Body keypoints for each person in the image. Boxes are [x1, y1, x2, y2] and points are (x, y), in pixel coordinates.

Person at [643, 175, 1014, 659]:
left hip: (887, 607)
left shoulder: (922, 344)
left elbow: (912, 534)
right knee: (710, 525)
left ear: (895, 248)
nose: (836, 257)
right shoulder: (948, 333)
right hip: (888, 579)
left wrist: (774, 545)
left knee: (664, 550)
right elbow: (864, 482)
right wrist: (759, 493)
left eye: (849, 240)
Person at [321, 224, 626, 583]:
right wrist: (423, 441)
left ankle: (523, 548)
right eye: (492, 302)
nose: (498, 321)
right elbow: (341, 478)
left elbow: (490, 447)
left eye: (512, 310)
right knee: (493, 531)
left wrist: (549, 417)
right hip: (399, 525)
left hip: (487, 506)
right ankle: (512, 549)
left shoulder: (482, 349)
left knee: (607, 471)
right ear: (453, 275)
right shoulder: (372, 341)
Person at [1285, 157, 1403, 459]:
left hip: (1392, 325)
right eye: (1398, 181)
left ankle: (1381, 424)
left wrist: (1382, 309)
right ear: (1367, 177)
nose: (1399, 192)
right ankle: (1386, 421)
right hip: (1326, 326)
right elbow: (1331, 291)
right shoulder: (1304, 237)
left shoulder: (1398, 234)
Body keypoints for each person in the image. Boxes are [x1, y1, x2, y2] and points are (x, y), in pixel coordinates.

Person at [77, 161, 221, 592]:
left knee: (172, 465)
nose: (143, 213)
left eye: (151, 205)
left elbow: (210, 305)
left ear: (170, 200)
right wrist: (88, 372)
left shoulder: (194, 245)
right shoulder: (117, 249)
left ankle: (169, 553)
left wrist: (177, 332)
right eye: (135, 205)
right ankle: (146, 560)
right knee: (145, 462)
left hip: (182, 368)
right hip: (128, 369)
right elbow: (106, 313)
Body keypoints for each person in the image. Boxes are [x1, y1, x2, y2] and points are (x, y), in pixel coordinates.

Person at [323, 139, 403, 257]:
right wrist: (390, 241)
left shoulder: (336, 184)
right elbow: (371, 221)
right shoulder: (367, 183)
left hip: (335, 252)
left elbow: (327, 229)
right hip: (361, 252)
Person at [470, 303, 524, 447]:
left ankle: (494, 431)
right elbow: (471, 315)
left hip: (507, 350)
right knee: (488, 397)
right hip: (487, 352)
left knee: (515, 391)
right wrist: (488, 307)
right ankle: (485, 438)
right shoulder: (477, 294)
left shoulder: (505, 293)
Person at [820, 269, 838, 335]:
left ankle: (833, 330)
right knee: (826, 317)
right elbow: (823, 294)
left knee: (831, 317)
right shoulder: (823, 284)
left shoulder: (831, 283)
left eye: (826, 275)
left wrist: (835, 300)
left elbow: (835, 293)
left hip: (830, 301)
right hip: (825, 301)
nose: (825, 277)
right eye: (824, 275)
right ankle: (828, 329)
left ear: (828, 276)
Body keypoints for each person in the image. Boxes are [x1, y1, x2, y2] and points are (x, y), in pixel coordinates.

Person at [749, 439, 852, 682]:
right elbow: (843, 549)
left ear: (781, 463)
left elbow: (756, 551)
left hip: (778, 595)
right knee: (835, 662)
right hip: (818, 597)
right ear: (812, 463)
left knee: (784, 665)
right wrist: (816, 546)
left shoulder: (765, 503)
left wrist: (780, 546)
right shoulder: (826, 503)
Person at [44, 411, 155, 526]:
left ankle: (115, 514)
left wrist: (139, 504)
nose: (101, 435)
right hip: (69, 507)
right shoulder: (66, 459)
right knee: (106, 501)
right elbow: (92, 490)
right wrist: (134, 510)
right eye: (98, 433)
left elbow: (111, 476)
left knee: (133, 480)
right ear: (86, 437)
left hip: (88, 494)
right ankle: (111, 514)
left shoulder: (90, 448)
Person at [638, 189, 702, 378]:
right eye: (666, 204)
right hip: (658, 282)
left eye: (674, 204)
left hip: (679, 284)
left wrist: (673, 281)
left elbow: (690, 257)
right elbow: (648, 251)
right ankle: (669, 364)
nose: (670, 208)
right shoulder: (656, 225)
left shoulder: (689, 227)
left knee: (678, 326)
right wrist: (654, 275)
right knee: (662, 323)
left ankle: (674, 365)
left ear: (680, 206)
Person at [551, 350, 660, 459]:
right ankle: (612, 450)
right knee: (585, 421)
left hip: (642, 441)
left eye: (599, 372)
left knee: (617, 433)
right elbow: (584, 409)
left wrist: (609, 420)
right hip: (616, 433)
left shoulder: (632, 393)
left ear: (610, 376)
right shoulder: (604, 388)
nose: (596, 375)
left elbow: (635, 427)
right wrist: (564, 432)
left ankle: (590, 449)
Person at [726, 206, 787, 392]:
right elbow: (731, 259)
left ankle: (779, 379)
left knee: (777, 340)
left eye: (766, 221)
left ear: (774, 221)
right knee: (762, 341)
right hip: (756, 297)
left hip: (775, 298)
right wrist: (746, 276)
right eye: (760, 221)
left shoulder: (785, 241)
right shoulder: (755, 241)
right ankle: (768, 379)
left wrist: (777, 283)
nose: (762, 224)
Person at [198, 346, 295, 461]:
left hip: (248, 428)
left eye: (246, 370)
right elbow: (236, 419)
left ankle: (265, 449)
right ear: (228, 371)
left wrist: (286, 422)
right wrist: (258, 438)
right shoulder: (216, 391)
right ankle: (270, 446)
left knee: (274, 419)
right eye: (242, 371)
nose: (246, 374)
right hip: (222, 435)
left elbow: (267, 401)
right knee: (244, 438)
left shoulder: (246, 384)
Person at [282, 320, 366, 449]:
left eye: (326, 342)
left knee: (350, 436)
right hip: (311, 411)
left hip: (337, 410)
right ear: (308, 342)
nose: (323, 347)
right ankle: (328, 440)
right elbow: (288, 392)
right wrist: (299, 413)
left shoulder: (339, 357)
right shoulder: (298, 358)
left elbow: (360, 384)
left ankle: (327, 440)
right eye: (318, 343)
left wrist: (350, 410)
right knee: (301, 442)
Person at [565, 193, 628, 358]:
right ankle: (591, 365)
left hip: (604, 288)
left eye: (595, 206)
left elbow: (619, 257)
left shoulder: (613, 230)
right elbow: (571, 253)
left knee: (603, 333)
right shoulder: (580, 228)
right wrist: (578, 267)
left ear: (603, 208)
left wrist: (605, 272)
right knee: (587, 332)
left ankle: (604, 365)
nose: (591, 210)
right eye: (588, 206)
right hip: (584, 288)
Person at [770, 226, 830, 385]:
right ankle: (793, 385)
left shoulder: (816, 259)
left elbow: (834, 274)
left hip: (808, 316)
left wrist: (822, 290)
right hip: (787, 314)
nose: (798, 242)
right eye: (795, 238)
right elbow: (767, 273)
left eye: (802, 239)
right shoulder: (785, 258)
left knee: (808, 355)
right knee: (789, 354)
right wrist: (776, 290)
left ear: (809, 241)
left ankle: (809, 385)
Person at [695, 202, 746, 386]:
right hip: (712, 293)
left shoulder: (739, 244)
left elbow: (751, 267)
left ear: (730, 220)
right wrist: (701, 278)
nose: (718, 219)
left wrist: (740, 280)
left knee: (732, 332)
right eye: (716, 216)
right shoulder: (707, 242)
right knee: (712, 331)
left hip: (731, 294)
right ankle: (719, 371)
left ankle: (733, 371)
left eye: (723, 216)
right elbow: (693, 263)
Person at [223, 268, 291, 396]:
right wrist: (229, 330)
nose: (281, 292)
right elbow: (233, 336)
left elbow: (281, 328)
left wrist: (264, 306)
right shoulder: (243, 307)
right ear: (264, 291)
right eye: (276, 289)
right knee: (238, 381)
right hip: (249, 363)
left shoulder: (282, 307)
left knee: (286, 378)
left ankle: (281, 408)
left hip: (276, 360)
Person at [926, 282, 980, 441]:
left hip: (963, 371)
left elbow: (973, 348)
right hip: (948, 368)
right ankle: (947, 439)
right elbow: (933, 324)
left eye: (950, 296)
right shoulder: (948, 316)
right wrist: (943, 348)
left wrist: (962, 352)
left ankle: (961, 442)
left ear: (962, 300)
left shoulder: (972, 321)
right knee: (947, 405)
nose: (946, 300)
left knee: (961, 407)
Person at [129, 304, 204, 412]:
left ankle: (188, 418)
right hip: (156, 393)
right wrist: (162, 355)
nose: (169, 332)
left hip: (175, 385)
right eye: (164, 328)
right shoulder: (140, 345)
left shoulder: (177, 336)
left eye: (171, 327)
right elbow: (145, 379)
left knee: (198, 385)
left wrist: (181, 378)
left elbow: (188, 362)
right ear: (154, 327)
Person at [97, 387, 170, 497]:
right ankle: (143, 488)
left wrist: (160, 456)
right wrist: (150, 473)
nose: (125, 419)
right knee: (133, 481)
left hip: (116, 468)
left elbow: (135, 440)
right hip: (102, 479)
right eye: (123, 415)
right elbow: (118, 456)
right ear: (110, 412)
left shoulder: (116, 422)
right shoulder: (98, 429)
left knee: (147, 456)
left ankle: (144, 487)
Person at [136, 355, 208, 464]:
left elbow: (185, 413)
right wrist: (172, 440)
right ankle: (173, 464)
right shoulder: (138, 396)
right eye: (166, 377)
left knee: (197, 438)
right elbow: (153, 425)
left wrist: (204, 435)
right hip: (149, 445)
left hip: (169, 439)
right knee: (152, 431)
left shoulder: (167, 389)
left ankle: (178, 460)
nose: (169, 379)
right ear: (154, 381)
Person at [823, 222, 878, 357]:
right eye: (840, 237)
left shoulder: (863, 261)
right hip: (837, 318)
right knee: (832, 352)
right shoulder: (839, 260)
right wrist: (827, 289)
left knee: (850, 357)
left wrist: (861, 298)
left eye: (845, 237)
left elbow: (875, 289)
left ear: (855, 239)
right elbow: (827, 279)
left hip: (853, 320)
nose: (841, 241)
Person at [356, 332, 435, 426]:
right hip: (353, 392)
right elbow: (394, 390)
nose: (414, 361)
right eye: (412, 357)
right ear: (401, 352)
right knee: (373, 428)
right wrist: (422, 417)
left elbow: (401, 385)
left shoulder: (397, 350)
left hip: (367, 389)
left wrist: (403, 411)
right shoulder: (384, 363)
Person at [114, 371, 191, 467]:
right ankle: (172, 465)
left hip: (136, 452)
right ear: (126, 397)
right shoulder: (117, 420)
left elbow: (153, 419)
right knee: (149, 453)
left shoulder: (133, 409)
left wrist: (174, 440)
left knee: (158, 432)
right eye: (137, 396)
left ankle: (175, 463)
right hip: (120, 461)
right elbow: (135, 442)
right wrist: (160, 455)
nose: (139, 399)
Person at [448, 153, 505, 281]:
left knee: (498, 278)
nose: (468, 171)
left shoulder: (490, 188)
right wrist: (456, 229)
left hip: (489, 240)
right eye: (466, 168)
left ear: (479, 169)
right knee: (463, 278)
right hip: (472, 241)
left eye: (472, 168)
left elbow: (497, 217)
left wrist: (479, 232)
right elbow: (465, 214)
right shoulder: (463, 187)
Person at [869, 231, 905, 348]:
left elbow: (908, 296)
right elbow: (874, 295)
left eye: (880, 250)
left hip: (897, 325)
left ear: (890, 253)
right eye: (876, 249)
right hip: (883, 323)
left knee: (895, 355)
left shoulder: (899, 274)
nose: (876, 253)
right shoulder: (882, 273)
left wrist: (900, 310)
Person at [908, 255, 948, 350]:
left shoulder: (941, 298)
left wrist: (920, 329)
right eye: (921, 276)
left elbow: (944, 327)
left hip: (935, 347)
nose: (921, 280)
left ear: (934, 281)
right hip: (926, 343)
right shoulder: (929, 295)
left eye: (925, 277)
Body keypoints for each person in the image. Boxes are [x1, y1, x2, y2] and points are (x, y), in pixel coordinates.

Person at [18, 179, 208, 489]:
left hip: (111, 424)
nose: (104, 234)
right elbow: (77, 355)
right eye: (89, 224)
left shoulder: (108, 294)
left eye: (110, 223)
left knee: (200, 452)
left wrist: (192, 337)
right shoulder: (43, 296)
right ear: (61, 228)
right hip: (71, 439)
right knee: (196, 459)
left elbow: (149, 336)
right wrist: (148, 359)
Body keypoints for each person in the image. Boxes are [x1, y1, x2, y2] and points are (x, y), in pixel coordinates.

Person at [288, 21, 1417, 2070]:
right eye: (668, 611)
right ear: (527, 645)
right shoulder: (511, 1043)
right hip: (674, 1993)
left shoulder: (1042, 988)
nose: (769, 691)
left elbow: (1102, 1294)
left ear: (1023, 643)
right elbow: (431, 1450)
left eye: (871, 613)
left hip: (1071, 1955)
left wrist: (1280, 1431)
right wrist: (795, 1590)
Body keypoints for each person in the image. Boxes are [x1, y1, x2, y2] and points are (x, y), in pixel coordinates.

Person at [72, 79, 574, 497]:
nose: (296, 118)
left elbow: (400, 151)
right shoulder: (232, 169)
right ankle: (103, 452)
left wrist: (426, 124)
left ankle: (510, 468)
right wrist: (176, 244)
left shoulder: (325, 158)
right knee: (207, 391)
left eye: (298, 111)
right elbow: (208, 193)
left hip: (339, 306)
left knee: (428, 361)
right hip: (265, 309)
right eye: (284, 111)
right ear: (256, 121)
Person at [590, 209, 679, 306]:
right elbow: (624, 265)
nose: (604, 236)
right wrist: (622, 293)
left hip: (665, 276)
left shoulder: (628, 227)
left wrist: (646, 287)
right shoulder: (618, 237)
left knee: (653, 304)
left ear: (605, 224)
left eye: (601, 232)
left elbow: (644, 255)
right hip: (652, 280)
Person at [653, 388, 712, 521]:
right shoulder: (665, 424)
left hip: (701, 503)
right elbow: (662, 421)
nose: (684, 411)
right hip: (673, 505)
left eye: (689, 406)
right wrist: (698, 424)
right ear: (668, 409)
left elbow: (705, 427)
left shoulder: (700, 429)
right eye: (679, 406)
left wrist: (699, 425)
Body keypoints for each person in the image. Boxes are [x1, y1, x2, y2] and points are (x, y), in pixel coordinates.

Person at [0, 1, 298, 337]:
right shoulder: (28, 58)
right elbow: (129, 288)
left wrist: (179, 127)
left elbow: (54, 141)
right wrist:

■ ■ ■ ■ ■

> _Try it_:
Reproduce exactly, and only, the part of the listing above that begins at the line with "right hip: (756, 297)" and goes on through the line with "right elbow: (288, 392)".

> _Solution below_:
right hip: (756, 297)
left hip: (775, 298)
right wrist: (746, 276)
right eye: (760, 221)
left shoulder: (785, 241)
right shoulder: (755, 241)
right ankle: (768, 379)
left wrist: (777, 283)
nose: (762, 224)
Person at [198, 346, 295, 461]:
left hip: (248, 428)
left eye: (246, 370)
right elbow: (236, 419)
left ankle: (265, 449)
right ear: (228, 371)
left wrist: (286, 422)
right wrist: (258, 438)
right shoulder: (216, 391)
right ankle: (270, 446)
left knee: (274, 419)
right eye: (242, 371)
nose: (246, 374)
right hip: (222, 435)
left elbow: (267, 401)
right knee: (244, 438)
left shoulder: (246, 384)
Person at [282, 320, 366, 449]:
left eye: (326, 342)
left knee: (350, 436)
right hip: (311, 411)
left hip: (337, 410)
right ear: (308, 342)
nose: (323, 347)
right ankle: (328, 440)
right elbow: (288, 392)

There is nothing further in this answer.